→ **EXERCISE INSTRUCTIONS**: Show each line in the listing below that contains the word "this".

*** Opening GIVEN MATERIAL ***

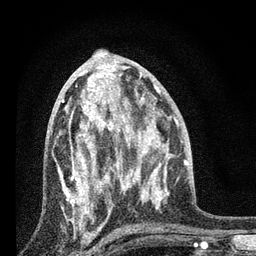
Breast MRI, one axial slice. Slice 39 of 80 in the series (ordered by position). Cropped to one breast. Dynamic contrast-enhanced series, time point 2 of 7 at this slice position (early post-contrast). 3 T. TE 2.2 ms, TR 6 ms. 2 mm slice thickness. 256 × 256 image matrix. Female patient.
Structures marked on this image (semi-automatically segmented with operator editing):
- enhancing-tissue mask used for the functional tumour volume (all voxels passing the contrast-enhancement thresholds inside the analysis volume; usually the tumour): bounding box (x1, y1, x2, y2) in pixels: (57, 84, 124, 227)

*** Closing GIVEN MATERIAL ***

→ **RESULT**:
Breast MRI, one axial slice. Slice 39 of 80 in the series (ordered by position). Cropped to one breast. Dynamic contrast-enhanced series, time point 2 of 7 at this slice position (early post-contrast). 3 T. TE 2.2 ms, TR 6 ms. 2 mm slice thickness. 256 × 256 image matrix. Female patient.
Structures marked on this image (semi-automatically segmented with operator editing):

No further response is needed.